The required result is a copy of each line below in which "casing" appears.

===== Data for processing

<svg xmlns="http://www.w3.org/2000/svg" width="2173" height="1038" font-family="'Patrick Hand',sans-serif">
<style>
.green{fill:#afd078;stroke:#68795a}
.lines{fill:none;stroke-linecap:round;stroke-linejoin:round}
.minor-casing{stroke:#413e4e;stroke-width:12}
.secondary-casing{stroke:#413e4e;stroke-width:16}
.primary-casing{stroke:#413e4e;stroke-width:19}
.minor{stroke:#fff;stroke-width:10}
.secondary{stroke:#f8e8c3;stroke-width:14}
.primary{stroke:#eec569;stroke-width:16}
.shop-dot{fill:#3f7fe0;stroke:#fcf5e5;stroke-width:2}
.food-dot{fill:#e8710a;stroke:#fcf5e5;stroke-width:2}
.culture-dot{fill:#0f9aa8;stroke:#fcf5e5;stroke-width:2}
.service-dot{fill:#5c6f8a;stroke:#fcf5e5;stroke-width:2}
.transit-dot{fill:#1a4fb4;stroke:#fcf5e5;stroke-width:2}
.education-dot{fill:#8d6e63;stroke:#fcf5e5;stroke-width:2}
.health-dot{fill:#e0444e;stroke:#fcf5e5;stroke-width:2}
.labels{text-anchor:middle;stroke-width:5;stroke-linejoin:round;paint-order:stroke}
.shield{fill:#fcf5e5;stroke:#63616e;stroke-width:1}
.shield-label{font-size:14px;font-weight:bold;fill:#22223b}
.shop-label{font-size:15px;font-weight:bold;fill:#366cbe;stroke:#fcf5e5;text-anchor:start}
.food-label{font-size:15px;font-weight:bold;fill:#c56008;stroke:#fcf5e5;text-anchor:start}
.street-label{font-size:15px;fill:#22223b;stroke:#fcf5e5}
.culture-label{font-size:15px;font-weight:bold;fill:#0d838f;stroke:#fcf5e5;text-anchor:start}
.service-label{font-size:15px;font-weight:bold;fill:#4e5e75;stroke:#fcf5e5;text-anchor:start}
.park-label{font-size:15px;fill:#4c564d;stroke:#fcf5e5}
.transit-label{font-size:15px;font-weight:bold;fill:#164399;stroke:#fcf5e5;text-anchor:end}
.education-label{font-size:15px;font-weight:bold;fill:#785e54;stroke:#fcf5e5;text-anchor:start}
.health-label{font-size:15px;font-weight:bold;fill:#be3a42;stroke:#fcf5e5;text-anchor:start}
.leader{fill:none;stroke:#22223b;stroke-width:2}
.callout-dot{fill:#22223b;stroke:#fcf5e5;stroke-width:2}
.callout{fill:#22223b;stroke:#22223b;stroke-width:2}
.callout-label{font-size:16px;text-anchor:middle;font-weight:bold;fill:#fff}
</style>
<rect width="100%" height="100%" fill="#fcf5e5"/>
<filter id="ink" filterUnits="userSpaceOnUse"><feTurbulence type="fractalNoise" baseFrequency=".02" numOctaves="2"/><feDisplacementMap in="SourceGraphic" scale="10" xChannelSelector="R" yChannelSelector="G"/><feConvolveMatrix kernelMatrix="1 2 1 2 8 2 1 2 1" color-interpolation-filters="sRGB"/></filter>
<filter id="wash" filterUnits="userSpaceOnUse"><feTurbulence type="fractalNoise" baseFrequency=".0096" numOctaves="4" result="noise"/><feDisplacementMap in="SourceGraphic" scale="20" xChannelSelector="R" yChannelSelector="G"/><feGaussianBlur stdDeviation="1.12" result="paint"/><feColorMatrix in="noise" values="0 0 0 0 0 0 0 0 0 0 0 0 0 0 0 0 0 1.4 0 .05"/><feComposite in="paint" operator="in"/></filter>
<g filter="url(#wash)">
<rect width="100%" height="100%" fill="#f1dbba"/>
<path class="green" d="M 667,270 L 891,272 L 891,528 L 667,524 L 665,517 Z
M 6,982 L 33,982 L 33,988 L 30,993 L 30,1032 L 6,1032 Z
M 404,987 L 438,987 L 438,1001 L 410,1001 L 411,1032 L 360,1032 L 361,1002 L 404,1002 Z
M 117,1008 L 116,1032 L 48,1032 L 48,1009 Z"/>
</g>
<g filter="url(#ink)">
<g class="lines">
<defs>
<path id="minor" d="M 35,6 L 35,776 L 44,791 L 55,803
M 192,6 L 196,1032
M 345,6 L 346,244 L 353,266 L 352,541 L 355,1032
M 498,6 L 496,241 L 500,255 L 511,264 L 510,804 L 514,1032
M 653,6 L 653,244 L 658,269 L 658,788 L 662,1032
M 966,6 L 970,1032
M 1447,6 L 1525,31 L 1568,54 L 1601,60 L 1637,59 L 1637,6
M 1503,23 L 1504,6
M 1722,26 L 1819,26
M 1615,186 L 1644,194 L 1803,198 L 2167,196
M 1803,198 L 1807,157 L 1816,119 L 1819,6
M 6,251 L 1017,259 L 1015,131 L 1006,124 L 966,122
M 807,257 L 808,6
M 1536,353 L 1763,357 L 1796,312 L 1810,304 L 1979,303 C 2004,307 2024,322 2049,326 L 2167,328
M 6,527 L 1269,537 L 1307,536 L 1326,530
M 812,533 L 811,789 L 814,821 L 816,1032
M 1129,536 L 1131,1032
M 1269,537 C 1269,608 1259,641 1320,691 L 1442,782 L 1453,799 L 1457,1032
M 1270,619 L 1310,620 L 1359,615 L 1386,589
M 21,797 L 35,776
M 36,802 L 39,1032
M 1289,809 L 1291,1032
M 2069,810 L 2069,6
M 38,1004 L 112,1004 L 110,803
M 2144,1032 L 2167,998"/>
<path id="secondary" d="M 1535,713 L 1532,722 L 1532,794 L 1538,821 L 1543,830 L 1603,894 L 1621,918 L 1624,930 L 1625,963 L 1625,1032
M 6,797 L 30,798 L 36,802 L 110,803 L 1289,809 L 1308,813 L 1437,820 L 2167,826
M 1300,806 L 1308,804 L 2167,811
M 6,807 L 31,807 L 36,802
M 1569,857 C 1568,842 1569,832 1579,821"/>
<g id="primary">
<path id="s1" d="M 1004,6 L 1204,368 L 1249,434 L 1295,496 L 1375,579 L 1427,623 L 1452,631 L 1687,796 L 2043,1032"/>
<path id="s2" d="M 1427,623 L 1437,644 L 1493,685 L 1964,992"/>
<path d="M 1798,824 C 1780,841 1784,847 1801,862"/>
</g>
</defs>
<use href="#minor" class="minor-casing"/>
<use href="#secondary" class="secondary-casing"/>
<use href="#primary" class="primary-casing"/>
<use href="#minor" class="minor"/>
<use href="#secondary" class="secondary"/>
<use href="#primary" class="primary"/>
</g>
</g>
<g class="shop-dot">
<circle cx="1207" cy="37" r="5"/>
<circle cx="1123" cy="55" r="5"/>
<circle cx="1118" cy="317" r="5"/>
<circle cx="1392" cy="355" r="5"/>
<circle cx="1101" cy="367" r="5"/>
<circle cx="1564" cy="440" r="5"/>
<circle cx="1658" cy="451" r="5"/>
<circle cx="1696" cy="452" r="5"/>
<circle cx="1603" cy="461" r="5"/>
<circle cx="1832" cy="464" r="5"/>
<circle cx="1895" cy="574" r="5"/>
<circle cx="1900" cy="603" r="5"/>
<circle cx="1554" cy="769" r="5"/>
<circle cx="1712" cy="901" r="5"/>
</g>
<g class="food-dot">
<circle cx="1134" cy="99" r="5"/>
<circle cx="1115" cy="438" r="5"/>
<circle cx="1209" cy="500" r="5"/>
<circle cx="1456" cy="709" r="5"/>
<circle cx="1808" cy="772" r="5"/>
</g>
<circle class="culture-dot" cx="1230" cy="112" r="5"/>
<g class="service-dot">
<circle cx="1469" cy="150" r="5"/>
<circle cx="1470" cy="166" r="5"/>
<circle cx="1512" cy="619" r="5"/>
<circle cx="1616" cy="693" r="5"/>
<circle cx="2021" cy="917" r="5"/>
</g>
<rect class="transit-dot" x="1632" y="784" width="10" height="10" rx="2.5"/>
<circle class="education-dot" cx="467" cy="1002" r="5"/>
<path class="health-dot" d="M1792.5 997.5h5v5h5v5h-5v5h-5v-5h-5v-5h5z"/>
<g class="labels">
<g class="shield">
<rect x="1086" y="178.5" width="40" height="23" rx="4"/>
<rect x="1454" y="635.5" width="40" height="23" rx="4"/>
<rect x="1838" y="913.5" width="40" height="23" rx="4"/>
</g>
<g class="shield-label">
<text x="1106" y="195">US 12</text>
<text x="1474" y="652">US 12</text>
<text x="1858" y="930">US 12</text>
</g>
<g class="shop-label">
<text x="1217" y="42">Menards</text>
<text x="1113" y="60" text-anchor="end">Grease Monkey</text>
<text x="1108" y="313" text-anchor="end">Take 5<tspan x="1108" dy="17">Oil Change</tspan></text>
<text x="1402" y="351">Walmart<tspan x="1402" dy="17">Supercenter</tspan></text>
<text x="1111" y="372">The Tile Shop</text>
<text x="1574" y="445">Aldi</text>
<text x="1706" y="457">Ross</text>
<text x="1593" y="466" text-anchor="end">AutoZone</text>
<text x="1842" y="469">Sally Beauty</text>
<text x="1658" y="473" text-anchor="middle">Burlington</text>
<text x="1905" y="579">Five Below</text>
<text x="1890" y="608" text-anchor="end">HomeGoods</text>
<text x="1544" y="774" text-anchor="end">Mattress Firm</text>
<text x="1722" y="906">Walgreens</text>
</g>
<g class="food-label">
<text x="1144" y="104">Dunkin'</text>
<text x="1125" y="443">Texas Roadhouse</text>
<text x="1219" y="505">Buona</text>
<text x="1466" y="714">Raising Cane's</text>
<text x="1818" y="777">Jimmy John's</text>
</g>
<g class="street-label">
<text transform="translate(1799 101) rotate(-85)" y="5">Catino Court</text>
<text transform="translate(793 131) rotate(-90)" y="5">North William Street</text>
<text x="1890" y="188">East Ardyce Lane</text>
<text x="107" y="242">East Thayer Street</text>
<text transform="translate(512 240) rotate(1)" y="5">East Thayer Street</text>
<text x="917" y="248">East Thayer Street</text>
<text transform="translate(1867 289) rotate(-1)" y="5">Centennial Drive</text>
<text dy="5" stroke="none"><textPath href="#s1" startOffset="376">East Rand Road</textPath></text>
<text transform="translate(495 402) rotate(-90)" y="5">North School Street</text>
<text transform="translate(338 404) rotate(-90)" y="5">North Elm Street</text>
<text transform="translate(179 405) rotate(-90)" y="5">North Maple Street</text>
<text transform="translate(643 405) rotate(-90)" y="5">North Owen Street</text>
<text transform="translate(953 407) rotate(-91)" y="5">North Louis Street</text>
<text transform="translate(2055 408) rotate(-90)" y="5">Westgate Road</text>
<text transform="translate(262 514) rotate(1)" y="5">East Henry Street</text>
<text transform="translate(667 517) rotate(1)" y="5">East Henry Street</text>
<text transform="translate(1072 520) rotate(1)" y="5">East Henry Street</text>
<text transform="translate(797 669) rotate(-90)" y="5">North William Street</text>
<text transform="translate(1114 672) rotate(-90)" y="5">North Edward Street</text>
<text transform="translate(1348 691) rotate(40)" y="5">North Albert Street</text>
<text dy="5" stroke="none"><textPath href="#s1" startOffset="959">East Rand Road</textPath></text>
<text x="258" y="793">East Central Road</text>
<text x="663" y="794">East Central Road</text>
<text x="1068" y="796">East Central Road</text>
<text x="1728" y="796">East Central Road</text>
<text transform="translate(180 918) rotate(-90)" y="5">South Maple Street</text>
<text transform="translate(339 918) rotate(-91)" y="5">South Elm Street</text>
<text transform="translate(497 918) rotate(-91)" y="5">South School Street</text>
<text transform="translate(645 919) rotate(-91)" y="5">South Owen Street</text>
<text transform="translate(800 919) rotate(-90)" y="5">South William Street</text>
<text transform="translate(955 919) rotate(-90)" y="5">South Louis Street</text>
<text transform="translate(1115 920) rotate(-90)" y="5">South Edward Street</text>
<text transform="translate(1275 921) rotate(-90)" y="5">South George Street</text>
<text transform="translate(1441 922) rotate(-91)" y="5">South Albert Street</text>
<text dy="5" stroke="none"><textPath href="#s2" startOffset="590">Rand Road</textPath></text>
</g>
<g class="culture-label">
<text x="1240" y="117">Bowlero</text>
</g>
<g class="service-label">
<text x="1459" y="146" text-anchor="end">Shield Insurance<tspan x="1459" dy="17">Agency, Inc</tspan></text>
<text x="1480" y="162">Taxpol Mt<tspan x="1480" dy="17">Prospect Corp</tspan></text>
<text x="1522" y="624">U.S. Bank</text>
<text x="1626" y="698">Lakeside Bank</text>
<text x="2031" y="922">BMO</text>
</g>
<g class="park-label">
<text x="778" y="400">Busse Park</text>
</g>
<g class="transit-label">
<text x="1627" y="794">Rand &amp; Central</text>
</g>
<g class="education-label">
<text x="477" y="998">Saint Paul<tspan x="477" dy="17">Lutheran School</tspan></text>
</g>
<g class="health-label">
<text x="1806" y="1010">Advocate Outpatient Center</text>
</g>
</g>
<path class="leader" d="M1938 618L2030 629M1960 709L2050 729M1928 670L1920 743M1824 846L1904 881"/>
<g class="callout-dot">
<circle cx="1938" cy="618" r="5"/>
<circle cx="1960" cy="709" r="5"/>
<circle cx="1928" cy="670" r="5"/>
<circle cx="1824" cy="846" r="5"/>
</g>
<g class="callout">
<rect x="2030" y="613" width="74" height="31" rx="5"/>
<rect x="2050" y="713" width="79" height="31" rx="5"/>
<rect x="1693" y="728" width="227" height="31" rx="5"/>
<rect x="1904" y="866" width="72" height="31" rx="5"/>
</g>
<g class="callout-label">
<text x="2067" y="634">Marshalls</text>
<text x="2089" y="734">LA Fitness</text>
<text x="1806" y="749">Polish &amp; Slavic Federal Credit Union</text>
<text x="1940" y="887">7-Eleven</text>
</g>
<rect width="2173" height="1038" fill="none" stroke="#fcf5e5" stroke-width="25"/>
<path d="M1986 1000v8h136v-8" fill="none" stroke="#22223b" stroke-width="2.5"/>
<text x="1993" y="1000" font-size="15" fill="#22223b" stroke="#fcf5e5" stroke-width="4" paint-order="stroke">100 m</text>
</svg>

==========

● **Result for this exercise**
.minor-casing{stroke:#413e4e;stroke-width:12}
.secondary-casing{stroke:#413e4e;stroke-width:16}
.primary-casing{stroke:#413e4e;stroke-width:19}
<use href="#minor" class="minor-casing"/>
<use href="#secondary" class="secondary-casing"/>
<use href="#primary" class="primary-casing"/>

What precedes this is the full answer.